[Supplied information]:
□ □ □

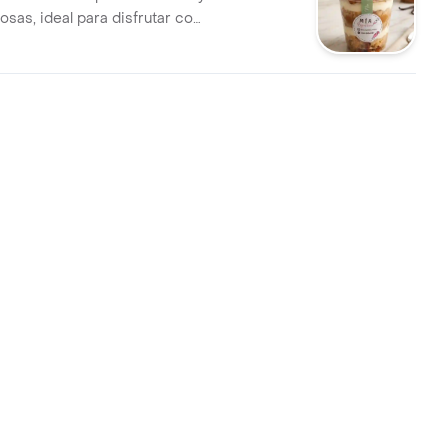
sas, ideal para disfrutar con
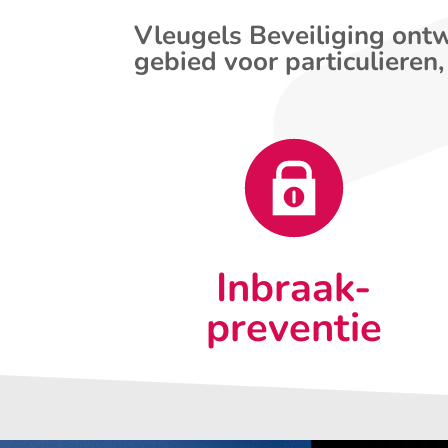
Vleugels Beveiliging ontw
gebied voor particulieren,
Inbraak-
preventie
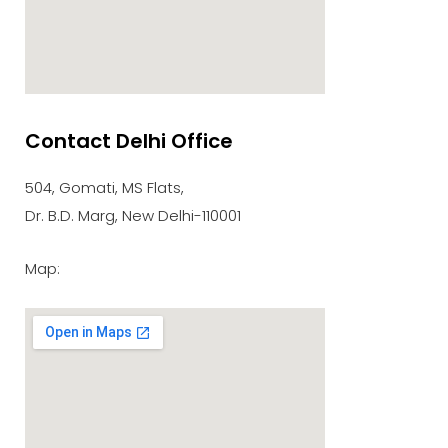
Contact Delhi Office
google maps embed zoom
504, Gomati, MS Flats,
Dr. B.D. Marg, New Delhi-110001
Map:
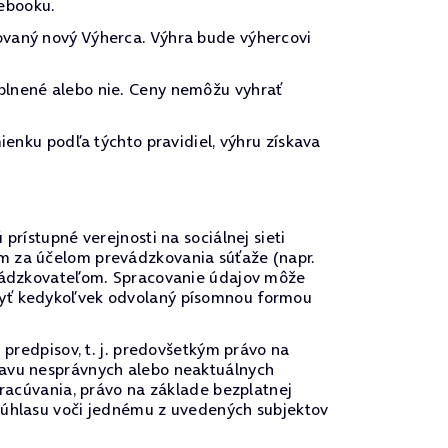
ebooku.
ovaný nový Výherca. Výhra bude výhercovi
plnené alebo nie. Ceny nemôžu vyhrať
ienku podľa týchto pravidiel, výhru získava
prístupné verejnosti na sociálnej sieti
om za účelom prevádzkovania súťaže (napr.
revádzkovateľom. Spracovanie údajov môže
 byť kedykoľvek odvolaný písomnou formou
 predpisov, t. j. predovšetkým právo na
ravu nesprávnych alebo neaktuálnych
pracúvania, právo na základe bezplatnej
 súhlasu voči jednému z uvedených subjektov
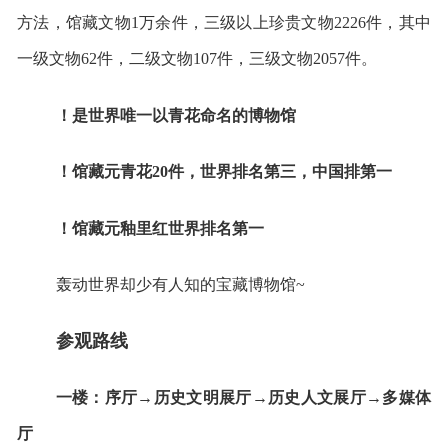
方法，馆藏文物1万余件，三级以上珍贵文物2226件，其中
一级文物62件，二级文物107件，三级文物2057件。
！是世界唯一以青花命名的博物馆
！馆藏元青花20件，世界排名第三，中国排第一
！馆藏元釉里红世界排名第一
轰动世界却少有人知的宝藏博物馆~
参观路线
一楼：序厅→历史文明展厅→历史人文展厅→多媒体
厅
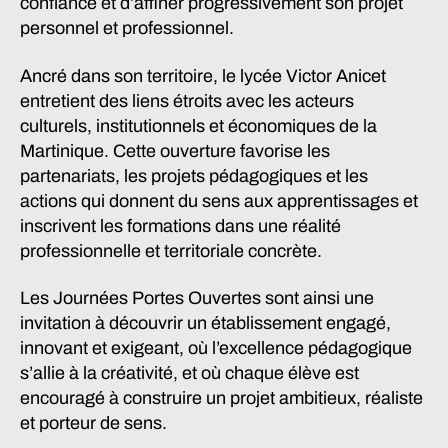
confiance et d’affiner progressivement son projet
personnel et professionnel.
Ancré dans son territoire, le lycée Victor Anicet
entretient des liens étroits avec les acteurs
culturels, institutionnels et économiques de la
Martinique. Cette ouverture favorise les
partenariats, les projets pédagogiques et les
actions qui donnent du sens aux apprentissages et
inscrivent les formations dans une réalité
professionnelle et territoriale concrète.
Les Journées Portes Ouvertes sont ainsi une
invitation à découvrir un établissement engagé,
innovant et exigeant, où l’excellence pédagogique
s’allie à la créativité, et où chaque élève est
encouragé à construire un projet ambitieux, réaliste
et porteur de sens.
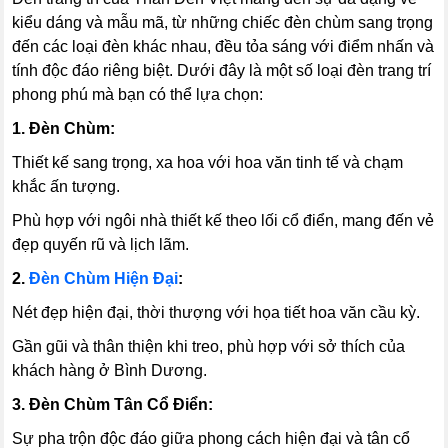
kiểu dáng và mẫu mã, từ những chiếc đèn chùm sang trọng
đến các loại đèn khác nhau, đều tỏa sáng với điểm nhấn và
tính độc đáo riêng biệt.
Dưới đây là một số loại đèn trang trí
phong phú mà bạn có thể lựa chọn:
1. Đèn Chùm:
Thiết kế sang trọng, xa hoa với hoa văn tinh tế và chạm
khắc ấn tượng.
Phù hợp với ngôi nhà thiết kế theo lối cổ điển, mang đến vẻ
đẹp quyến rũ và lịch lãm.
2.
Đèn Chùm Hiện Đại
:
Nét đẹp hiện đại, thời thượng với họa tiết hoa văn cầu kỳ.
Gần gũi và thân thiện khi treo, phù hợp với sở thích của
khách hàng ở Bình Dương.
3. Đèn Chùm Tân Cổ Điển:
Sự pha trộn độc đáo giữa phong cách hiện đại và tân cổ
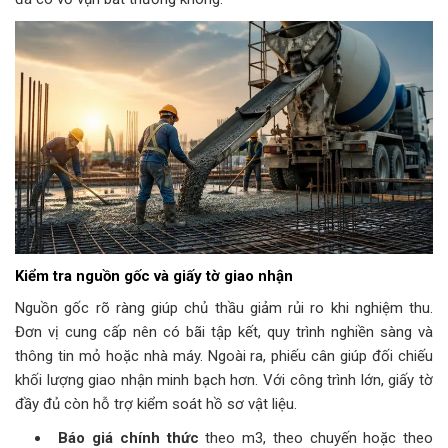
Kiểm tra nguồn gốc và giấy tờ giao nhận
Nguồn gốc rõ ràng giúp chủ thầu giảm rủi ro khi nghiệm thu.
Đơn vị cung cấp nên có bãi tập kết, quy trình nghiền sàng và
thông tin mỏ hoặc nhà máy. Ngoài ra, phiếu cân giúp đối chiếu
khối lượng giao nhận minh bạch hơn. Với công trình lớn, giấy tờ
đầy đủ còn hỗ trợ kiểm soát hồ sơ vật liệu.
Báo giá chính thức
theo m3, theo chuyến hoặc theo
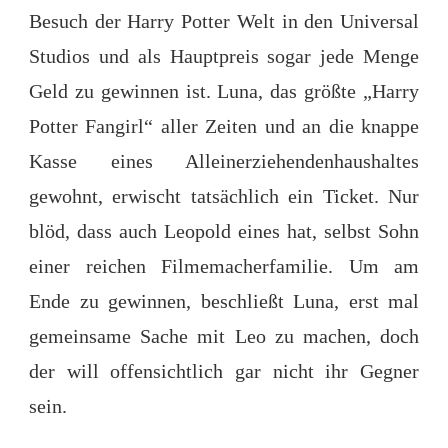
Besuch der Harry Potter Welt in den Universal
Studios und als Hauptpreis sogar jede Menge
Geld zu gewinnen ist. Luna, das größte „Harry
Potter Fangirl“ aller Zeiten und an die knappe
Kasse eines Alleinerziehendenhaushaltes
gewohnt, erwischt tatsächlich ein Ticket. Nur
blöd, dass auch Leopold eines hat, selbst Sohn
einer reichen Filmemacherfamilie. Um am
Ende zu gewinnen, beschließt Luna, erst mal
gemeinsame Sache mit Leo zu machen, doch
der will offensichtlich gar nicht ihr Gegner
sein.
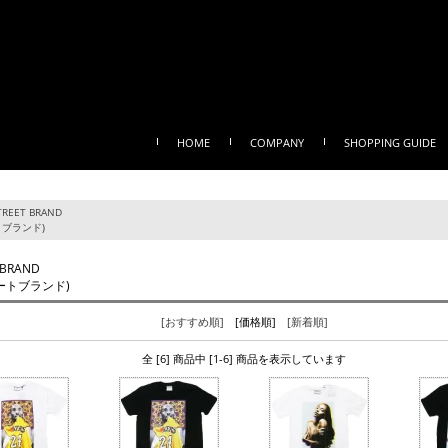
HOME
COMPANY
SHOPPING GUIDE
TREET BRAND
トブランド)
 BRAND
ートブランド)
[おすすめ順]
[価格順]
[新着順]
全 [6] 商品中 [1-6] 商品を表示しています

□ □ □

[Work request]: Write out again only the lines from the line that contains "khắc ấn tượng." through the last line of the records, both ends included, without any of the pictures.

[Answer to this problem]:
khắc ấn tượng.
Phù hợp với ngôi nhà thiết kế theo lối cổ điển, mang đến vẻ
đẹp quyến rũ và lịch lãm.
2.
Đèn Chùm Hiện Đại
:
Nét đẹp hiện đại, thời thượng với họa tiết hoa văn cầu kỳ.
Gần gũi và thân thiện khi treo, phù hợp với sở thích của
khách hàng ở Bình Dương.
3. Đèn Chùm Tân Cổ Điển:
Sự pha trộn độc đáo giữa phong cách hiện đại và tân cổ
Kiểm tra nguồn gốc và giấy tờ giao nhận
Nguồn gốc rõ ràng giúp chủ thầu giảm rủi ro khi nghiệm thu.
Đơn vị cung cấp nên có bãi tập kết, quy trình nghiền sàng và
thông tin mỏ hoặc nhà máy. Ngoài ra, phiếu cân giúp đối chiếu
khối lượng giao nhận minh bạch hơn. Với công trình lớn, giấy tờ
đầy đủ còn hỗ trợ kiểm soát hồ sơ vật liệu.
Báo giá chính thức
theo m3, theo chuyến hoặc theo
Besuch der Harry Potter Welt in den Universal
Studios und als Hauptpreis sogar jede Menge
Geld zu gewinnen ist. Luna, das größte „Harry
Potter Fangirl“ aller Zeiten und an die knappe
Kasse eines Alleinerziehendenhaushaltes
gewohnt, erwischt tatsächlich ein Ticket. Nur
blöd, dass auch Leopold eines hat, selbst Sohn
einer reichen Filmemacherfamilie. Um am
Ende zu gewinnen, beschließt Luna, erst mal
gemeinsame Sache mit Leo zu machen, doch
der will offensichtlich gar nicht ihr Gegner
sein.
HOME
COMPANY
SHOPPING GUIDE
TREET BRAND
トブランド)
 BRAND
ートブランド)
[おすすめ順]
[価格順]
[新着順]
全 [6] 商品中 [1-6] 商品を表示しています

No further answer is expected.